Janez Jansa : Nous devons moderniser le processus de Barcelone, nous avons besoin de mettre en valeur la coopération dans la région méditerranéenne mais nous n’avons pas besoin de doubler les institutions européennes ni de diviser l’Union européenne sur ce dossier, entre les pays qui bordent la Méditerranée et les autres.

EuroNews : Pensez-vous que s’accrocher à Barcelone, comme cela a été décidé lors du dernier sommet, ce n’est pas un peu affaiblir cette initiative ? Et Barcelone n‘était pas un succès…

Janez Jansa : C‘était un succès au départ mais la situation a changé depuis que le processus a été lancé et nous avons besoin de l’améliorer, nous avons besoin de projets concrets, nous avons besoin de mettre en valeur la coopération. La Slovénie, si je peux me permettre, contribuera à ces projets concrets en offrant cette université euro-méditerranéenne que nous allons lancer en juin cette année.

EuroNews : Parlons du Kosovo, pensez-vous que la déclaration d’indépendance unilatérale était une démarche sage ?

Janez Jansa : Une bien meilleure solution aurait été une solution entre Pristina et Belgrade, s’il y avait eu la possibilité pour les deux pays de vivre ensemble. Mais je pense que cette possibilité a été anéantie durant les années Milosevic.

Euronews : Une dernière question, à propos de la Chine et du Tibet. Pensez-vous que l’Union européenne va prendre position avant les Jeux Olympiques ?

Janez Jansa : D’un côté l’Union européenne soutient bien sûr avec énergie les droits de l’Homme et nous devons condamner toute violation, toute activité hostile contre les minorités, contre les personnes qui protestent de manière pacifique. D’un autre côté, la Chine est un acteur sur la scène internationale, nous avons besoin de la Chine pour un accord global sur le changement climatique, il y a des relations commerciales très intenses entre l’Union européenne et la Chine et cela a aussi sa propre influence. Mais bien sûr nous devons trouver un équilibre entre les intérêts et les valeurs. Je ne crois pas que boycotter les Jeux soit une option sérieuse, parce que nous devons séparer le sport et l’esprit olympique de la politique.

Euronews : Ne craignez-vous pas que quelqu’un à Belgrade puisse dire “La Chine n’est pas la Serbie”, essayant de comparer les situations ?
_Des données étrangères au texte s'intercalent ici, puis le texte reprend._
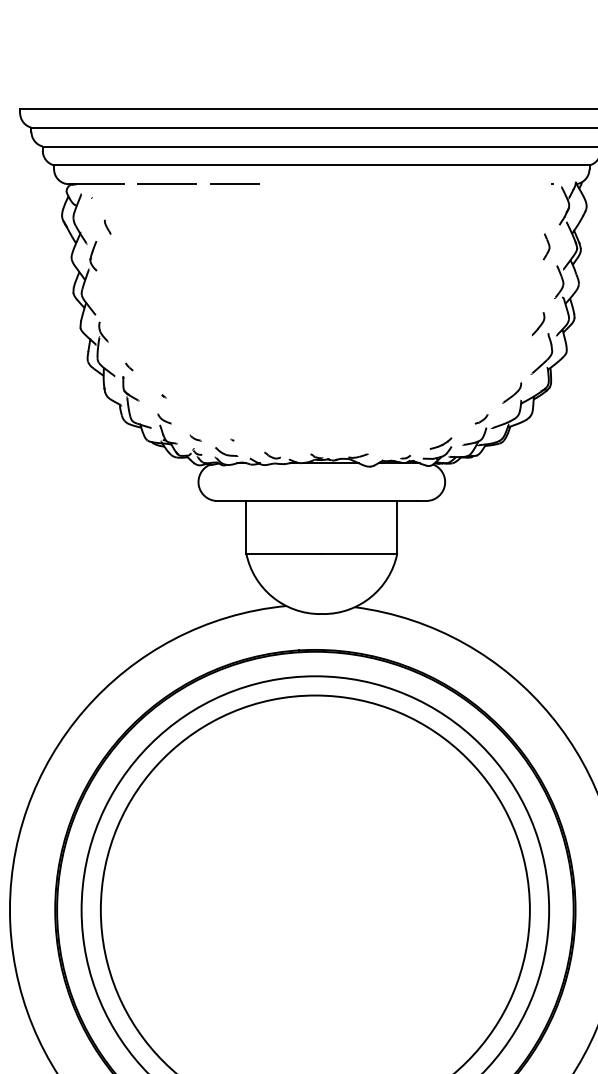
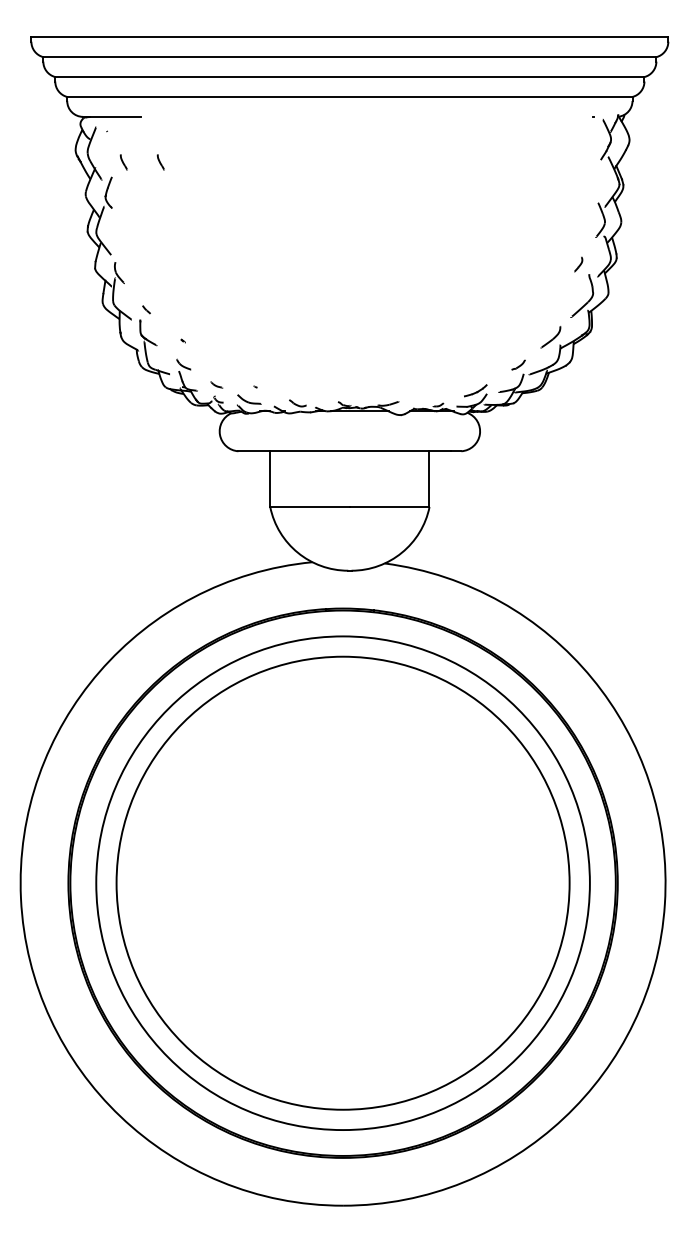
line: (167, 183) -> (186, 116), removed
line: (234, 183) -> (257, 116), removed
line: (142, 227) -> (160, 162), added
part: (546, 246) -> (587, 182), removed
part: (538, 324) -> (578, 264), size x0.6

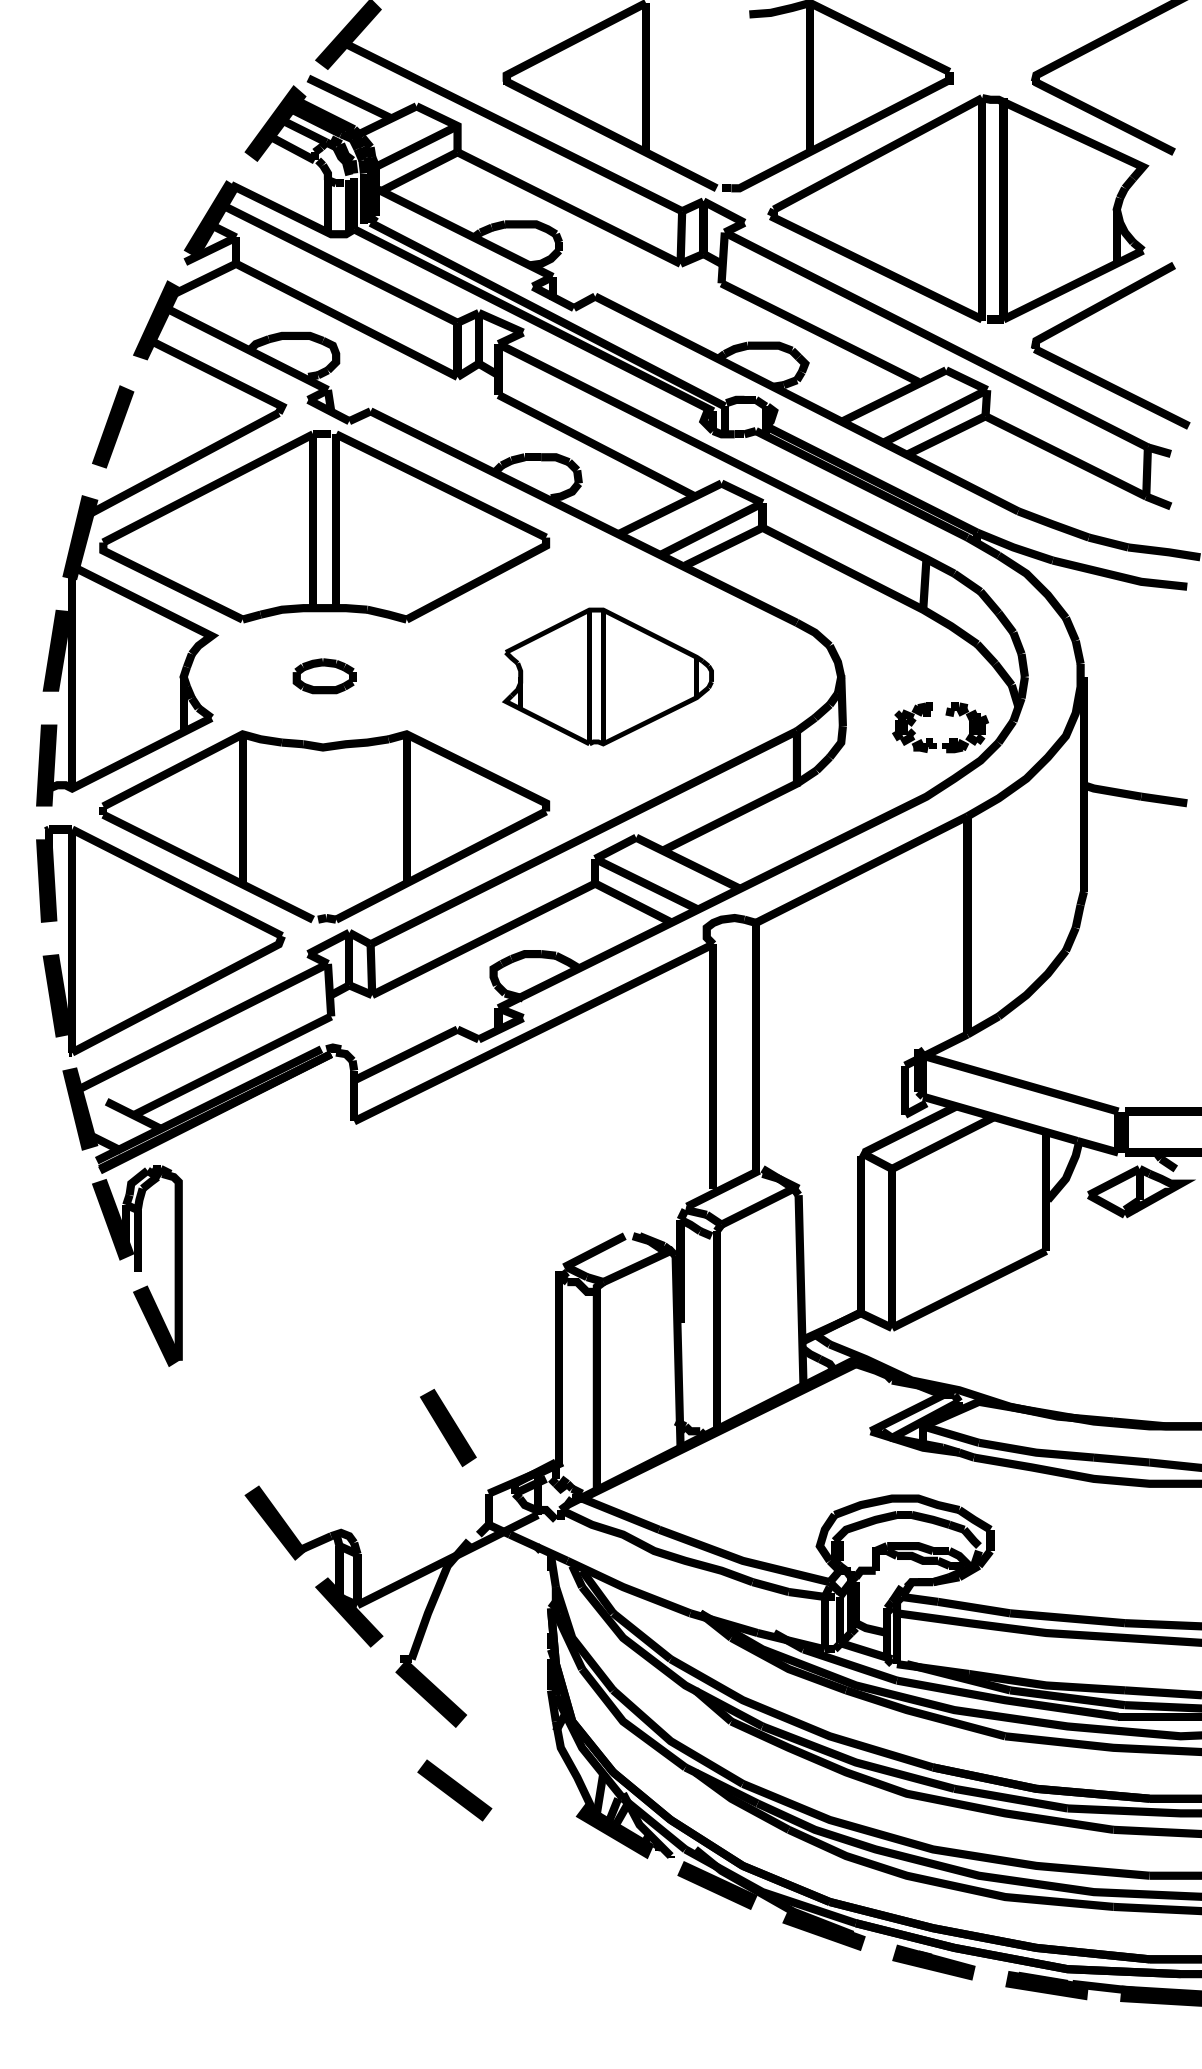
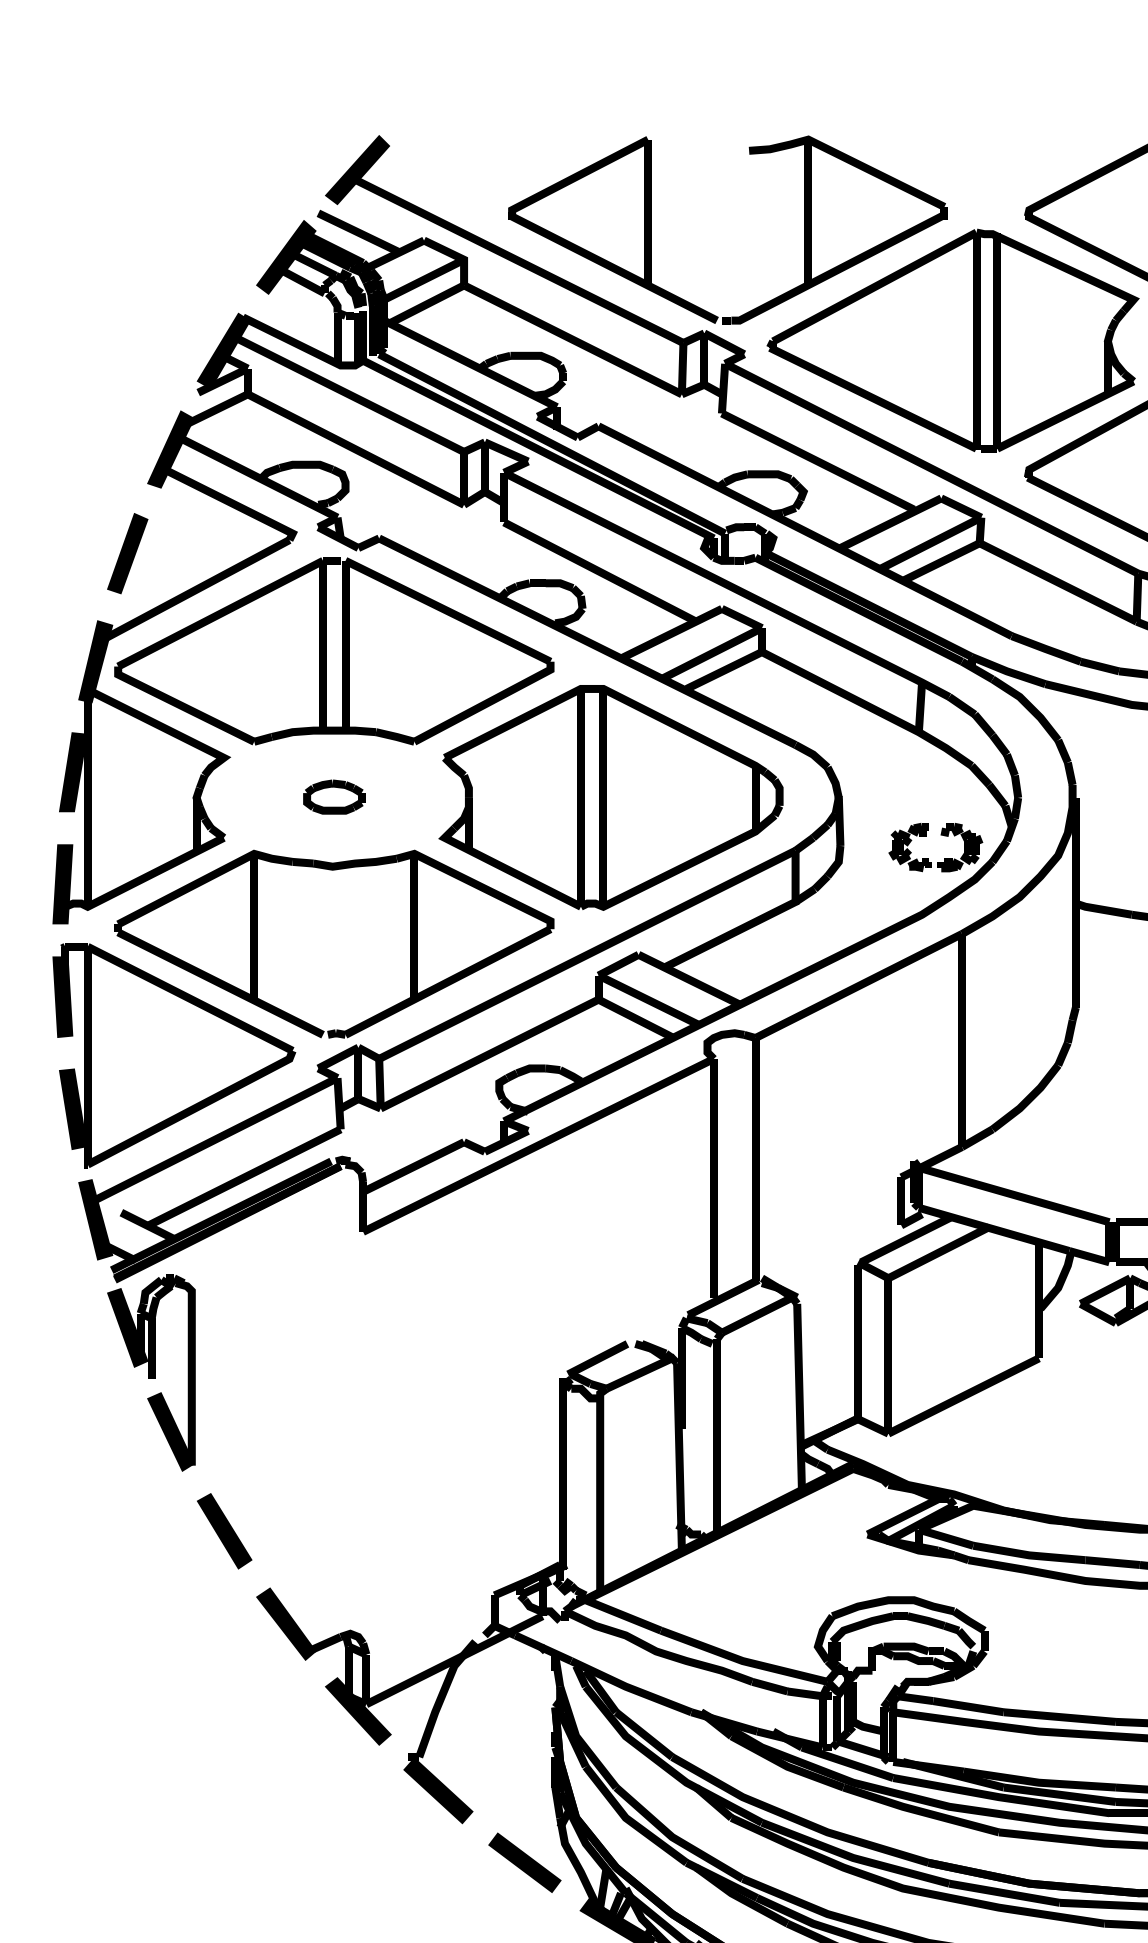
part: (607, 676) -> (610, 797), size x1.67
part: (448, 1428) -> (224, 1531), moved
part: (454, 1790) -> (524, 1862), moved

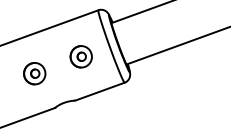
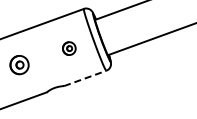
part: (81, 56) -> (69, 48), size x0.7
part: (34, 74) -> (19, 65), moved
line: (100, 91) -> (85, 78), solid -> dashed

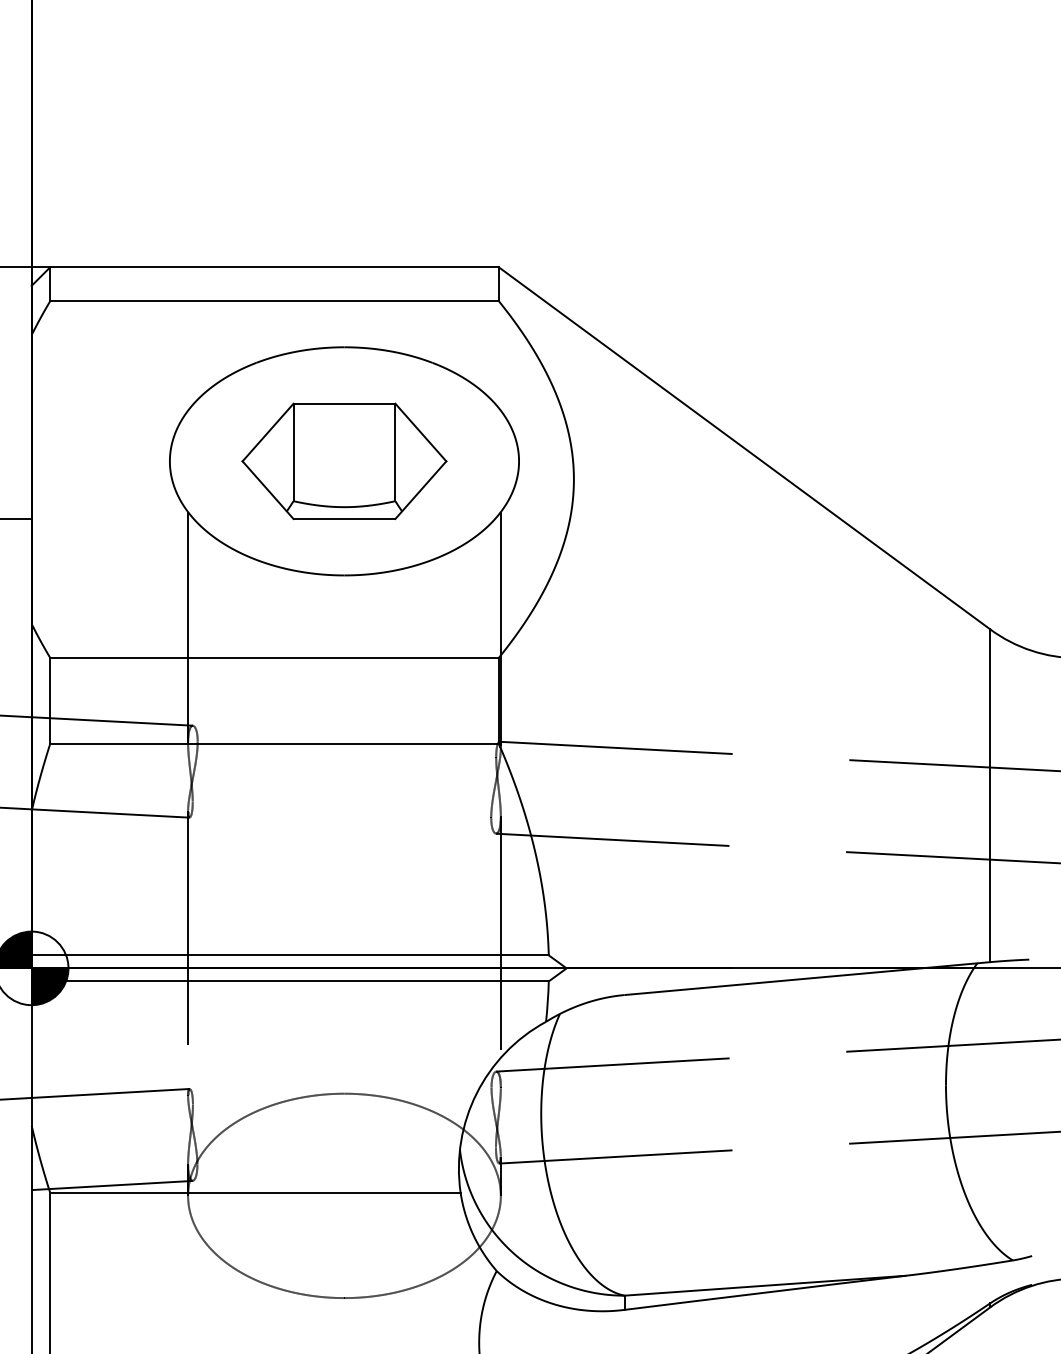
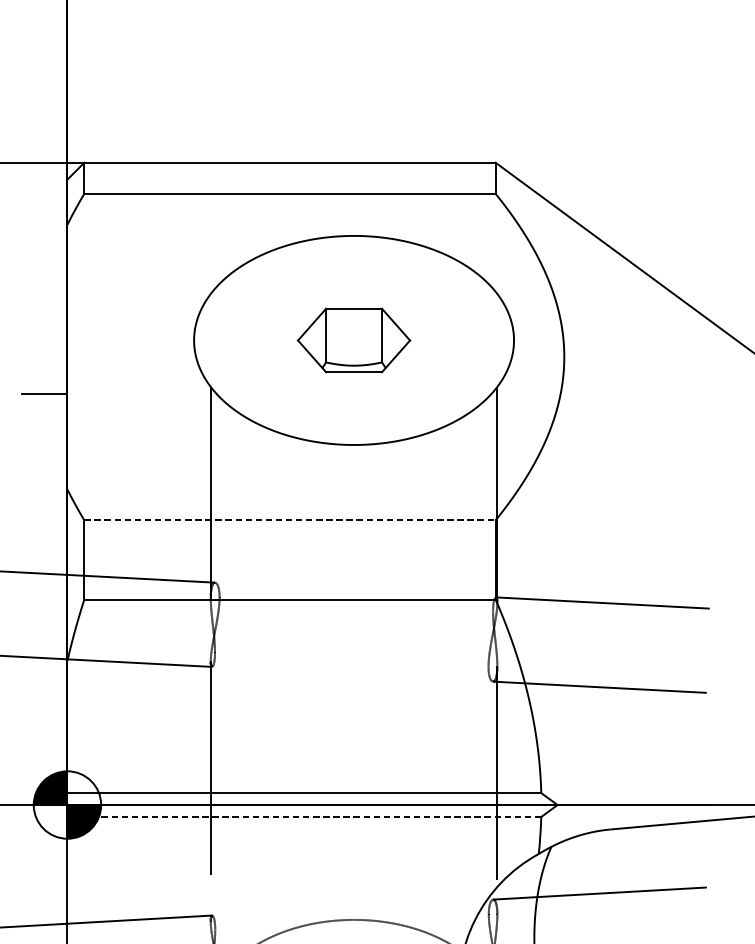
part: (344, 461) -> (354, 340), size x0.6
line: (275, 657) -> (290, 520), solid -> dashed
line: (290, 981) -> (304, 817), solid -> dashed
Janez Jansa : Il y a une grosse différence. Le Kosovo est en Europe, le Tibet n’est pas sur le continent européen. Il fait partie de notre planète, nous devons donc être concerné au même titre que les droits de l’homme mais l’Union européenne ne peut agir de la même manière pour résoudre les problèmes du continent européen et ceux qui sont plus éloignés.